• _About this task_
Each line of the data below that includes the string "оригиналов" must be copied.
[Start of Attachment]
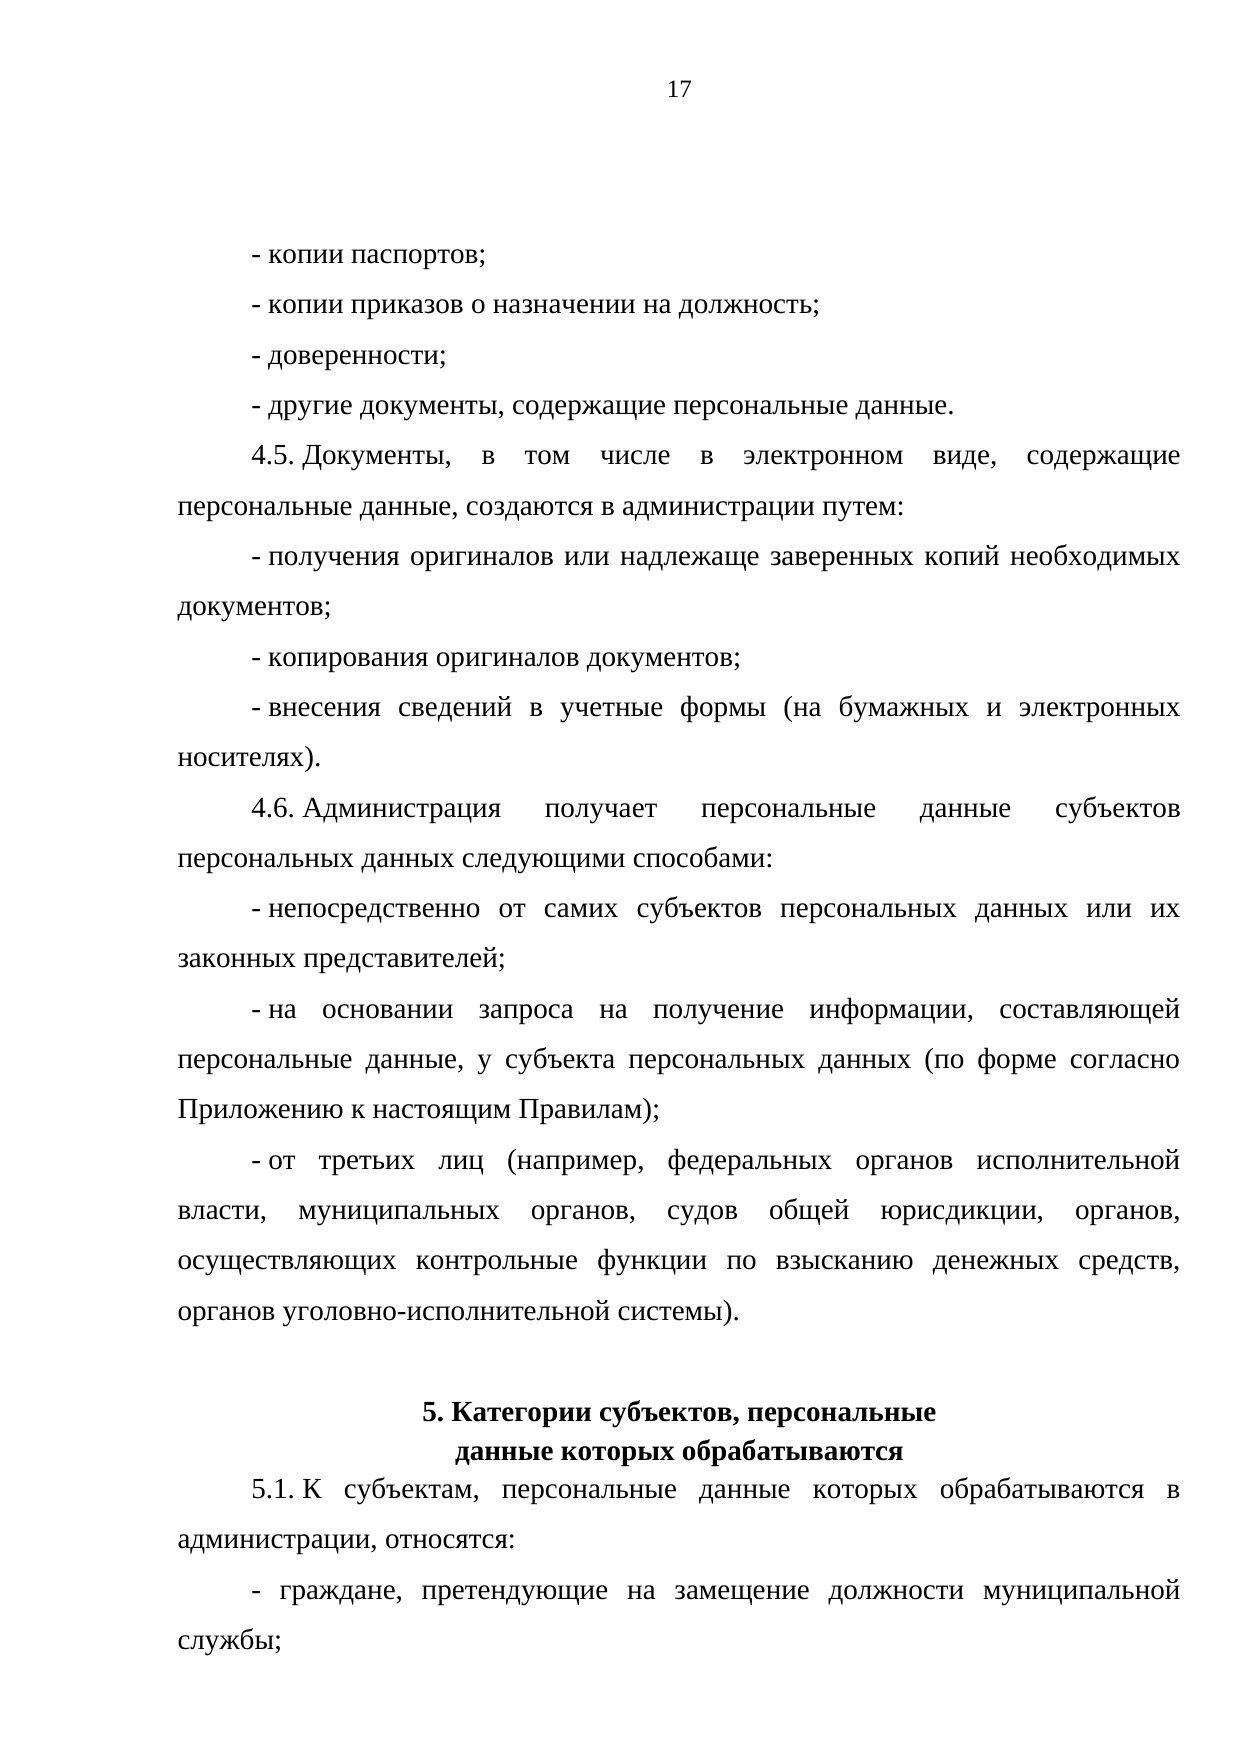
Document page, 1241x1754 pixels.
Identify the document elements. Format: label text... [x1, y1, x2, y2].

text - получения оригиналов или надлежаще заверенных копий необходимых документов; [177, 538, 1181, 622]
text - непосредственно от самих субъектов персональных данных или их законных представителей; [177, 890, 1181, 974]
text - граждане, претендующие на замещение должности муниципальной службы; [177, 1572, 1181, 1656]
text - другие документы, содержащие персональные данные. [177, 387, 1181, 421]
text - на основании запроса на получение информации, составляющей персональные данные, у субъекта персональных данных (по форме согласно Приложению к настоящим Правилам); [177, 991, 1181, 1125]
text данные которых обрабатываются [177, 1433, 1181, 1466]
text - копирования оригиналов документов; [177, 639, 1181, 672]
text 5.1. К субъектам, персональные данные которых обрабатываются в администрации, относятся: [177, 1471, 1181, 1555]
text - внесения сведений в учетные формы (на бумажных и электронных носителях). [177, 689, 1181, 773]
text - от третьих лиц (например, федеральных органов исполнительной власти, муниципальных органов, судов общей юрисдикции, органов, осуществляющих контрольные функции по взысканию денежных средств, органов уголовно-исполнительной системы). [177, 1142, 1181, 1326]
text 5. Категории субъектов, персональные [177, 1394, 1181, 1428]
text - копии паспортов; [177, 236, 1181, 270]
text 4.5. Документы, в том числе в электронном виде, содержащие персональные данные, создаются в администрации путем: [177, 437, 1181, 521]
text - доверенности; [177, 337, 1181, 370]
text 4.6. Администрация получает персональные данные субъектов персональных данных следующими способами: [177, 790, 1181, 873]
text - копии приказов о назначении на должность; [177, 287, 1181, 320]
[End of Attachment]
• _Task result_
text - получения оригиналов или надлежаще заверенных копий необходимых документов; [177, 538, 1181, 622]
text - копирования оригиналов документов; [177, 639, 1181, 672]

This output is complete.